EXERCISE INSTRUCTIONS:
Look through the listing below and write out exactly the lines from the line with "x is of type" to the line with "This returns an", both included, and no others.

INPUT DATA:
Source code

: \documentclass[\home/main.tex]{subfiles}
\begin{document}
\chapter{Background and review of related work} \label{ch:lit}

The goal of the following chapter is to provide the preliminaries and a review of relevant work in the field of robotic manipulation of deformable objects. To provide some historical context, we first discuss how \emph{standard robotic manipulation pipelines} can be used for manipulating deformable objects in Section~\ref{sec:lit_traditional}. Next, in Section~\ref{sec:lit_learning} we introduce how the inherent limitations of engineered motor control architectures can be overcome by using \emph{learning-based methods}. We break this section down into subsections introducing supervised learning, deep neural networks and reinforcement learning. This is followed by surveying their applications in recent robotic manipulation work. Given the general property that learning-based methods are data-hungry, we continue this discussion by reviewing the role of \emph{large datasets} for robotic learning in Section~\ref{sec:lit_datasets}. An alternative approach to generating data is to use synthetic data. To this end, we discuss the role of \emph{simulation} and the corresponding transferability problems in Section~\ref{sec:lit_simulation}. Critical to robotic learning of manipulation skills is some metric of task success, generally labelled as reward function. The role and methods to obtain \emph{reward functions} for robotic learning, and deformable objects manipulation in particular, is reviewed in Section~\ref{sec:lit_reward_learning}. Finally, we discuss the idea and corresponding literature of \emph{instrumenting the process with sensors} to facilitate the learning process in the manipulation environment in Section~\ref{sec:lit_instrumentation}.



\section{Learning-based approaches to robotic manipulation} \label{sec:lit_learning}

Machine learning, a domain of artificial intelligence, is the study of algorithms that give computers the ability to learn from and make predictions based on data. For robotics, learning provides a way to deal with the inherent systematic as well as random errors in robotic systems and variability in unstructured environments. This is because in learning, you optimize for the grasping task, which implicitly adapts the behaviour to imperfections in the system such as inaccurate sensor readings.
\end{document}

--

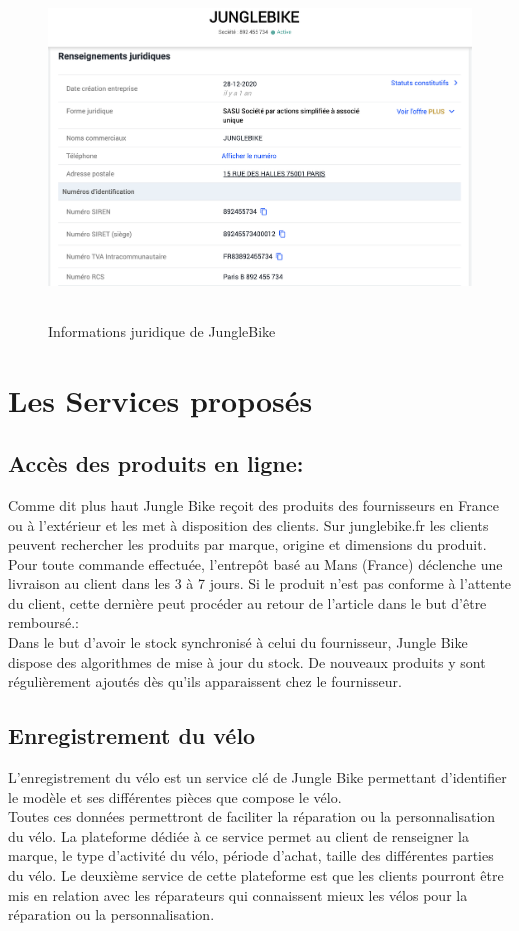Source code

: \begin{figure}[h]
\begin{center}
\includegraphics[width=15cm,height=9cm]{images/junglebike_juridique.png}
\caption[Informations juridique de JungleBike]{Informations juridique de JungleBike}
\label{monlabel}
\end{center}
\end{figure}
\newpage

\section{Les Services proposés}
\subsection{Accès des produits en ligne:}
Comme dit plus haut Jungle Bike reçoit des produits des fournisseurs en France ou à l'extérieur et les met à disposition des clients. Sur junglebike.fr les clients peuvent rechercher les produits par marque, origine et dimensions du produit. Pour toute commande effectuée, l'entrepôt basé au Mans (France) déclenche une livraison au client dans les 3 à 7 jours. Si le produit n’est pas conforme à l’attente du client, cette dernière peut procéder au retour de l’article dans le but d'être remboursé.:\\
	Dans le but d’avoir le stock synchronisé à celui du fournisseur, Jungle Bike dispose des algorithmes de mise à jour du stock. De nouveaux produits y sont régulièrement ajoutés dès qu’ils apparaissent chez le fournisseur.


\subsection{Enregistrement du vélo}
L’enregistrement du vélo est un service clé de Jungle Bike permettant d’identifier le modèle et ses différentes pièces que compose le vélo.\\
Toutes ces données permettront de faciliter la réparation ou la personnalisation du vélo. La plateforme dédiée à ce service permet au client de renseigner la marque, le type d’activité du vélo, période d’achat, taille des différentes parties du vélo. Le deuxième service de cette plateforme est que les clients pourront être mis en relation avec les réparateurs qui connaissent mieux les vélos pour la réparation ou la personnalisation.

...

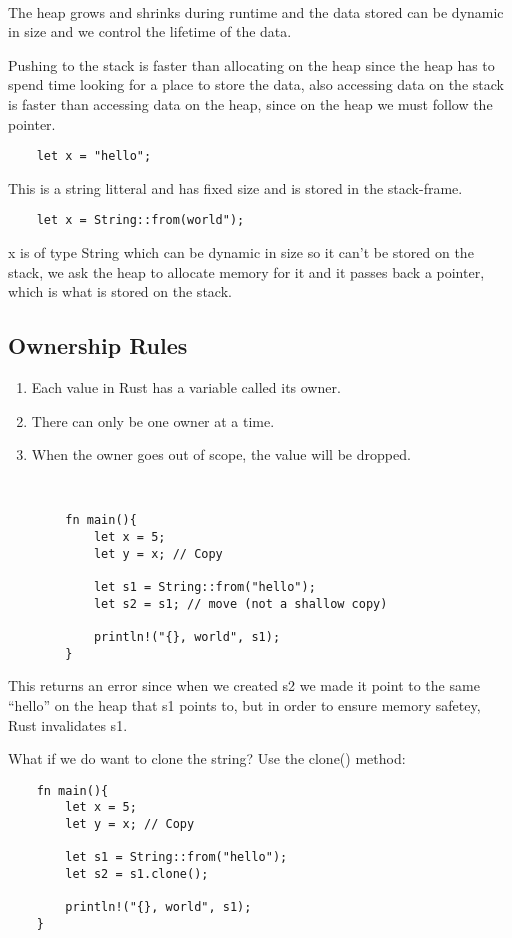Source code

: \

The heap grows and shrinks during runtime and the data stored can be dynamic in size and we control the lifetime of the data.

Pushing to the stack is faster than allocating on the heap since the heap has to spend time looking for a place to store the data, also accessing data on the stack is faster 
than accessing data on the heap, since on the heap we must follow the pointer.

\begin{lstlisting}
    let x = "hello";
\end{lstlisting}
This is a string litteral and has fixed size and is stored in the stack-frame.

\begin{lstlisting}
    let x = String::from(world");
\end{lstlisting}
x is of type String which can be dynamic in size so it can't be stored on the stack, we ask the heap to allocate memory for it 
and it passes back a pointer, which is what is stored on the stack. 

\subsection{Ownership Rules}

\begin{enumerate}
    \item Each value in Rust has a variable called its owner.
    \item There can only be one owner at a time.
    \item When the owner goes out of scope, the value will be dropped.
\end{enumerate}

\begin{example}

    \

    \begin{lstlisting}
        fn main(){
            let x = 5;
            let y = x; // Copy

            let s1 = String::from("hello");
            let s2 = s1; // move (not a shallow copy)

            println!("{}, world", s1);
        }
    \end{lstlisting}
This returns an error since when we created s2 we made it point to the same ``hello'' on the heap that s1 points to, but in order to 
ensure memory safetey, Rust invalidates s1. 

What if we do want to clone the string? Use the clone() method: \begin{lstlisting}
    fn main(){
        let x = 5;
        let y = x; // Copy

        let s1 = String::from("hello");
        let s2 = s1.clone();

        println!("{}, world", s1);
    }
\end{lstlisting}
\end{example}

RESPONSE AREA:
x is of type String which can be dynamic in size so it can't be stored on the stack, we ask the heap to allocate memory for it 
and it passes back a pointer, which is what is stored on the stack. 

\subsection{Ownership Rules}

\begin{enumerate}
    \item Each value in Rust has a variable called its owner.
    \item There can only be one owner at a time.
    \item When the owner goes out of scope, the value will be dropped.
\end{enumerate}

\begin{example}

    \

    \begin{lstlisting}
        fn main(){
            let x = 5;
            let y = x; // Copy

            let s1 = String::from("hello");
            let s2 = s1; // move (not a shallow copy)

            println!("{}, world", s1);
        }
    \end{lstlisting}
This returns an error since when we created s2 we made it point to the same ``hello'' on the heap that s1 points to, but in order to 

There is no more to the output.